It's what the story called for, really. Some drama and suspense. And rather than bring back some passive observer for moral support (a Krishna or wife, etc.), when he came back, he brought back a player with him - a glue guy to jump start the sessions.
Yeah..I read this then..George was saving them I think for a later possible solo album but wanted to prove his point that…he and his songs were overlooked and he was unfairly treated. I enjoyed George’s LIB songs and b side but didn’t think they were his best, compared to ATMP songs.
Images before tragedies
It was quite illuminating to see this moment with video. To me, it looked like John was clearly just joking around. And it appeared to me that George may have accepted John’s tomfoolery as just that. In the next sequence, John is dancing to the song; he seems to accept Michael Lindsay-Hogg’s proclamation that it would be in, and add variety to, the TV special.
I am learning it is a bit hard to interpret audio comments without the benefit of the visuals. It’s perhaps led to some imprecise Beatle lore over these past 50 years.
Similarly, when George says, “I think we should forget the whole idea [of the TV special / performance]”, he flashes a wry smile, like he’s just pulling MLH’s leg, like he was just joking around.

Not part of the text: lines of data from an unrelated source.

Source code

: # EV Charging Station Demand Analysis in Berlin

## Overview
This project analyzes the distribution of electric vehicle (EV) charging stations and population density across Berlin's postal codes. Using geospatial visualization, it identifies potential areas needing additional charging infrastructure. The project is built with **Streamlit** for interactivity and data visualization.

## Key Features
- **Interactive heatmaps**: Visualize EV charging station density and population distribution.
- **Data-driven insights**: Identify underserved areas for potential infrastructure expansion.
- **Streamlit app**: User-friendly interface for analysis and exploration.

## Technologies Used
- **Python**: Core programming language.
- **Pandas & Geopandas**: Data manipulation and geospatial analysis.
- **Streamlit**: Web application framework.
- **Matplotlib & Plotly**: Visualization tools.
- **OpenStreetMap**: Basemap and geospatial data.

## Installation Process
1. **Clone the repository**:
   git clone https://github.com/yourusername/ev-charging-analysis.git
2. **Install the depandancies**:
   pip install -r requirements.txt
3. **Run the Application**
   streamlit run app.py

Sounds like George wasn't, at that moment, against the idea of performing a concert, perhaps not at any point. Sure, he didn’t like the trajectory they were on, but it seemed to have more to do with the evermore dysfunctional John and Paul show, plus maybe the where, when, and how of doing the live show. He didn’t leave due to being against any live show at all, IMHO.
Closer to 8.
Yeah very true. Guess I was speaking more in the literal sense in that he had so many songs stockpiled. It’s a shame, because All Things Must Pass in particular could have been a wonderful Beatles tune.